━━ TEXTO MOSTRADO
“¿Quién nos escucha?, ¿qué hacen por nosotros?”, son las preguntas que niñas, niños y adolescentes nos hacen a quienes nos dedicamos a la política.

Cuando protestamos como legisladores, quiero pensar, que por nuestra mente pasó la gran responsabilidad que hemos asumido y el trabajo que significa ser representantes de las y los mexicanos, entre ellos, nuestra niñez y adolescencia.

Las niñas, niños y adolescentes también son ciudadanos, también forman parte de México, y también padecen los males del país, como pobreza, delincuencia y el crimen organizado, las crisis económicas, políticas y sociales.

Pareciera que no la pasan mal, sin embargo, la padecen igual que los adultos, que los jóvenes, que las personas de la tercera edad; también tienen miedo de la inseguridad, de las enfermedades, de que en su casa no haya dinero.

Lamentablemente son los olvidados, los invisibles, los ignorados, ¿por qué?, porque no votan.

Nuestra niñez y adolescencia no solo son el futuro, son el presente de México y su presente no es el mejor que digamos, muchos de ellos viven en extrema pobreza, forman parte de las filas del crimen y de la delincuencia organizada. Ahí están, esperando que los tres órdenes de gobierno no solo los volteen a ver sino que los escuchen y los hagan parte de sus políticas públicas.

Nuestros niños, niñas y adolescentes quieren un país sin violencia, en paz, sin hambre, con atención médica y medicinas; con trabajo para sus padres, tener un hogar, ir a la escuela, a los parques. Quieren jugar, ser amados.

Ellos quieren también que se les respeten sus derechos, que se les crea cuando señalan a un abusador sexual, que se les ayude cuando han sido víctimas de abuso sexual y se les haga justicia.

Las niñas, niños y adolescentes de nuestro país no quieren buscar a sus padres entre los muertos, no quieren escarbar fosas para buscar a algún miembro de su familia; tampoco quieren que los suyos mueran por falta de medicinas, por una pandemia mal atendida o por la violencia generada por la delincuencia y el crimen organizado.
━━━━
→ **COMPLETA LO SIGUIENTE**:
[a] Con base en el texto sobre la niñez y la adolescencia en México, explica en una a tres oraciones por qué niñas, niños y adolescentes son «los olvidados, los invisibles, los ignorados».
[b] Redacta la continuación del texto sobre la niñez y la adolescencia en México a partir de su última oración.
━━ INFORMACIÓN REGISTRADA
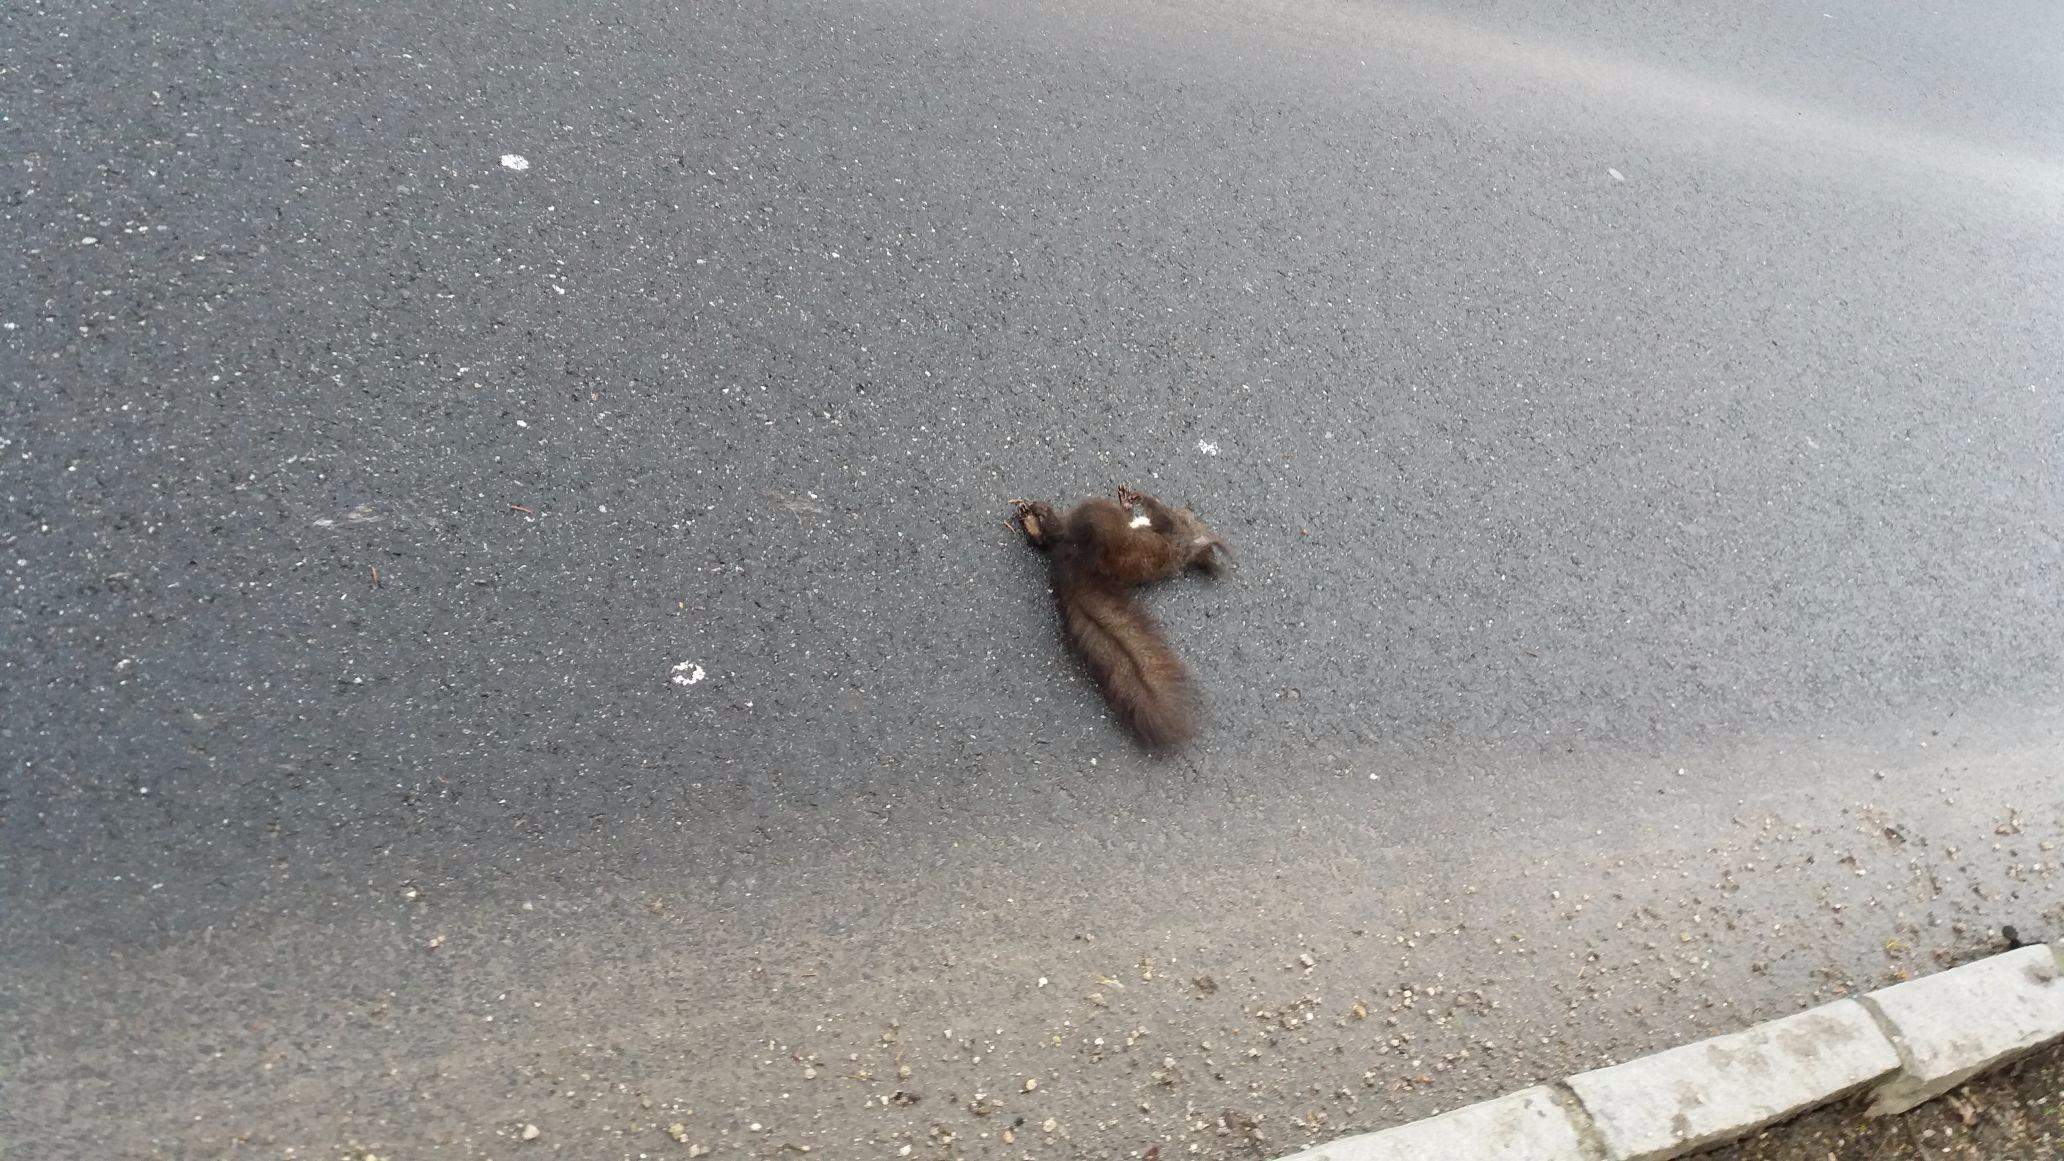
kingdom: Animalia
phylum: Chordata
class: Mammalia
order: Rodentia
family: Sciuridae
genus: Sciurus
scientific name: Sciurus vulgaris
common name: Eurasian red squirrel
━━━━
→ **RESPUESTAS DADAS**:
[a] Son olvidados e ignorados porque no votan. Esto ocurre aunque también son ciudadanos, forman parte de México y padecen los mismos males del país que los adultos.

[b]
Mucho menos quieren que sus mamás sean víctimas de feminicidio, ni vivir en los infiernos que lleva la violencia intrafamiliar; no quieren que una de sus amigas, amigos o compañeros de la escuela estén desaparecidos.

La tarea que tenemos en favor de nuestra niñez y adolescencia es más grande de lo que parece, y ser indiferentes a ella es no escucharlos, es ignorarlos, es menospreciarlos.

Fueron los últimos en ser vacunados contra COVID-19 porque el subsecretario López Gatell dijo que ellos no se contagian y, que si les ocurría, no era tan grave, aunque también fallecieron por esta causa. Hasta mayo pasado, más de mil 200 menores murieron por la pandemia, de acuerdo con cifras oficiales.

Nuestros niños, niñas y adolescentes merecen que las y los legisladores trabajemos por ellas y ellos, que los volteemos a ver con amor y detenimiento; que alcemos la voz por ellos y que hagamos leyes que los protejan.

Por eso seguiré trabajando por y para ellas y ellos, seguiré insistiendo en generar leyes que garanticen sus derechos, y para que prevalezca su interés superior; porque todas y todos los que vivimos en México merecemos lo mejor, particularmente, nuestras niñas, niños y adolescentes.